Common name | Bogong moth |
Scientific name | Agrotis infusa |
Type | Insect |
Diet | Adults eat nectar, larvae feed on plant seedling |
Average lifespan | The full life cycle takes one year to complete |
Size | Adult moth wingspan up to 5cm; larval caterpillars grow to a length of about 5cm |
In one of the many great annual migrations of the natural world, these native Australian night-flying insects have been making the same journey across up to 1000km for millennia.
It’s an epic excursion for a tiny creature that takes the species from its winter breeding grounds in Queensland’s Darling Downs and the dry inland plains of New South Wales and Victoria to the Snowy Mountains and Bogong High Plains of the Australian Alps, and back again.
From late September onwards young moths arrive at the Alps where they enter caves and crevices, mostly above an elevation of about 1800m. Here they line rock walls in their hundreds of thousands – up to 17,000 per square metre – to survive the hot months in a form of summer hibernation known as estivation.

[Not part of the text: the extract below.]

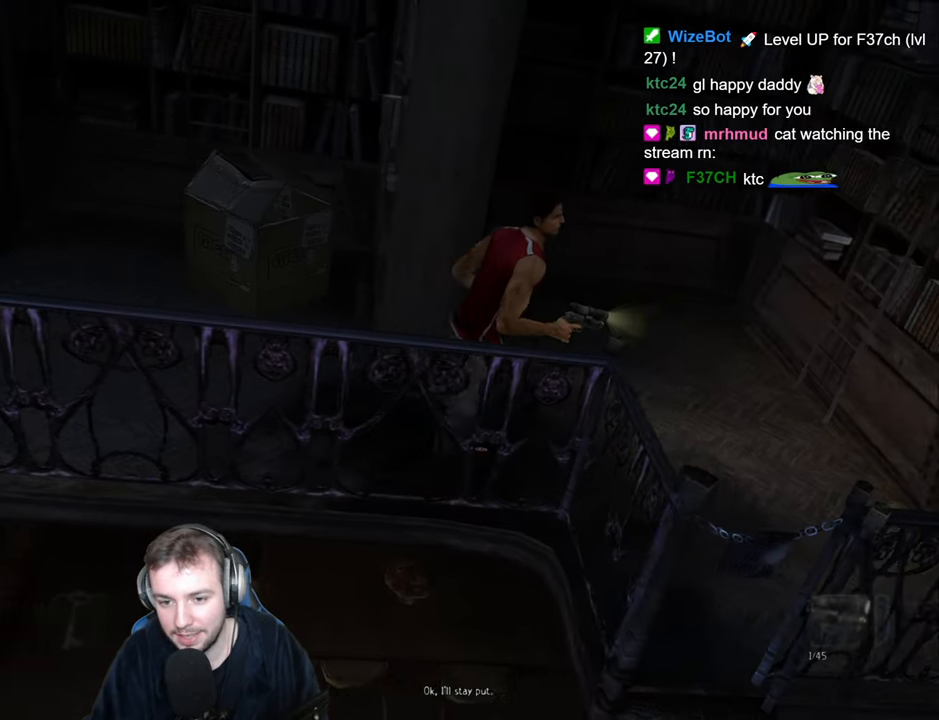
{"keys": ["d"], "events": [[233, "s", "down"], [316, "space", "up"], [383, "s", "up"]]}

They arrive at the Alps in their billions, representing a huge influx of high-fat, high-protein insect food that’s critical to Alpine ecosystems and is devoured by a range of animals, particularly marsupials. This summertime Bogong moth bounty has also been harvested for thousands of years by Indigenous peoples who feasted on the insects after roasting them whole.
In late February–early March those moths that that have survived the summer set off at night to fly to their breeding grounds where they mate, lay eggs and die.

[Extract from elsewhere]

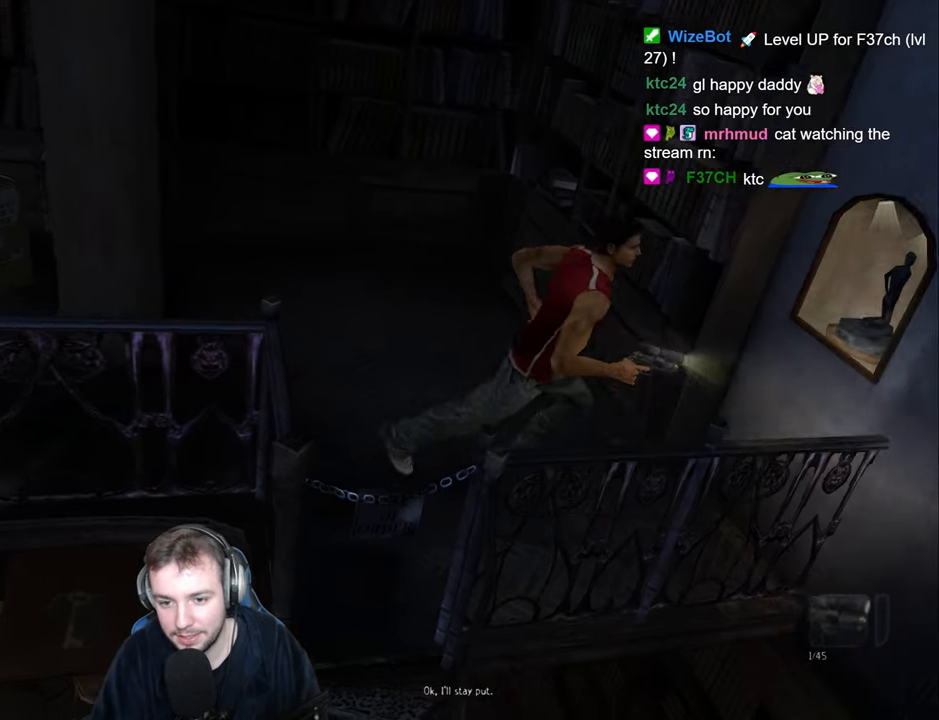
{"keys": ["a", "f", "return"], "events": [[116, "w", "down"], [216, "return", "down"], [233, "w", "up"], [266, "d", "up"], [283, "return", "up"], [366, "return", "down"], [400, "return", "up"], [466, "return", "down"], [483, "a", "down"], [500, "f", "down"]]}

Each female lays up to 2000 eggs in the ground. These hatch after about five days and, eating plant stems at ground level, the resulting larva grow and fatten until they reach a length of about 5cm.
These caterpillars are regarded as pests of crop plants, and many are killed each year by pesticides applied by farmers. Those that survive pupate in the ground and emerge in early spring to begin their migration back to the Alps.

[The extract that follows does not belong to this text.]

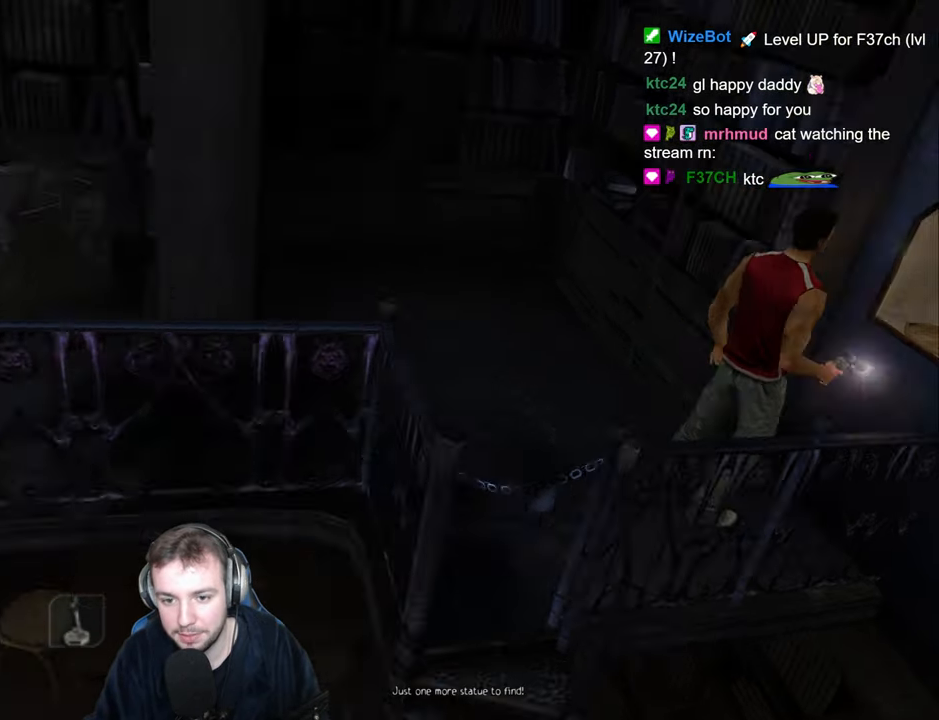
{"keys": ["a"], "events": [[16, "return", "up"], [83, "f", "up"], [216, "w", "down"], [316, "num6", "down"], [383, "w", "up"], [416, "num6", "up"]]}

They fly by night and feed on nectar, building up fat reserves ahead of their summer estivation.
In 2021, the bogong moth was added to the IUCN’s red list of threatened species, identified as endangered following crashes in recent years in the species’ population due to: protracted drought brought about by climate change; light pollution, which often sees adult moths fatally diverted from their migrations; and pesticide use.